LONDON -- In England, at last, a wife has the legal right to say no.
The House of Lords gave her that right yesterday by finally repudiating a 255-year-old judicial principle that stated a man could not be guilty of raping his wife.
The announcement of the final vote by the five law lords triggered an outburst of cheers and celebration among women who had gathered in the public gallery of the House of Lords to await the decision.
"The law lords have finally nailed a legal lie which has somehow survived for nearly three centuries," said Claire Glasman of Women Against Rape.
"It overturns 250 years of legal sexual slavery which has been based not on a court case but on an 18th-century judge's decision that a husband could not rape his wife."
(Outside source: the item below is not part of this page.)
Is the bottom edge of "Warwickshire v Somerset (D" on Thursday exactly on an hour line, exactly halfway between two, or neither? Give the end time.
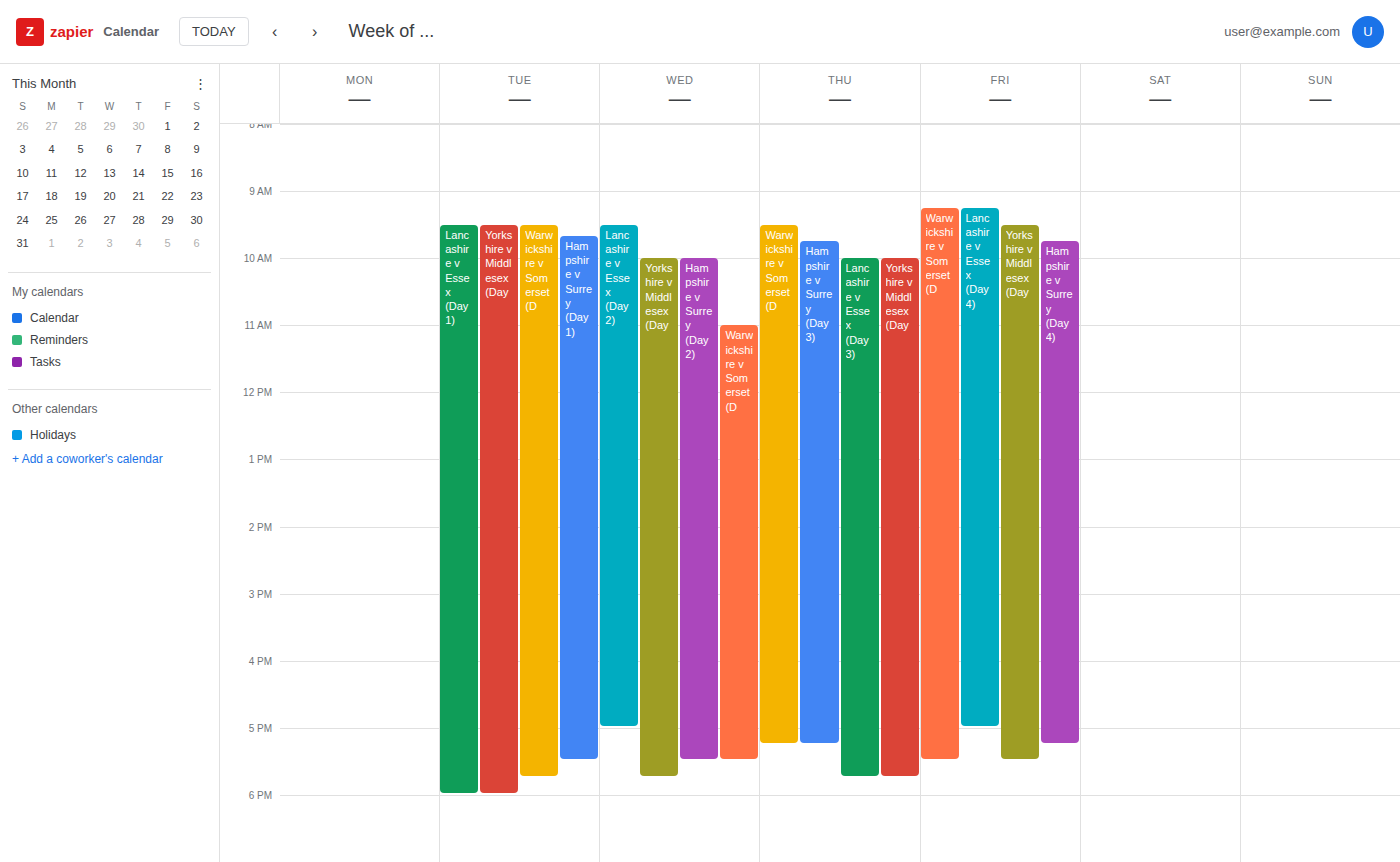
17:15 -- neither: a quarter of the way from the 17:00 line to the 18:00 line.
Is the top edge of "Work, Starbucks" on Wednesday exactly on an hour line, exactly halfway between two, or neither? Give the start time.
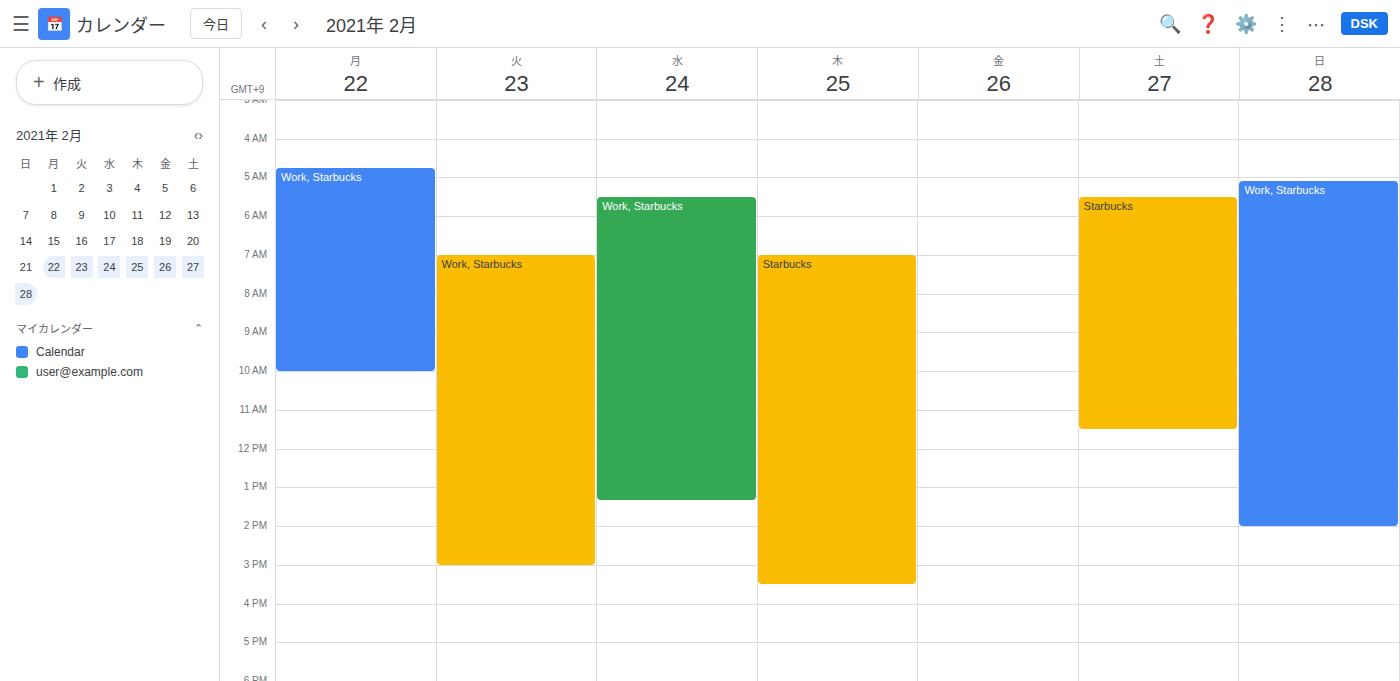
5:30 AM -- halfway between the 5 AM and 6 AM lines.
The five law lords cited decisions written by English judges in 1736, 1803 and 1822.
The first jurist to put it on paper was Sir Matthew Hale, who wrote: "But the husband cannot be guilty of a rape committed by himself upon his lawful wife, for by their mutual matrimonial consent and contract the wife hath given herself up in this kind unto her husband which she cannot retract."
Yesterday, the law lords wrote: "It may be taken that the proposition was generally regarded as an accurate statement of the common law of England. The common law is, however, capable of evolving in the light of changing social, economic and cultural developments."
Having said that, they overthrew the principle.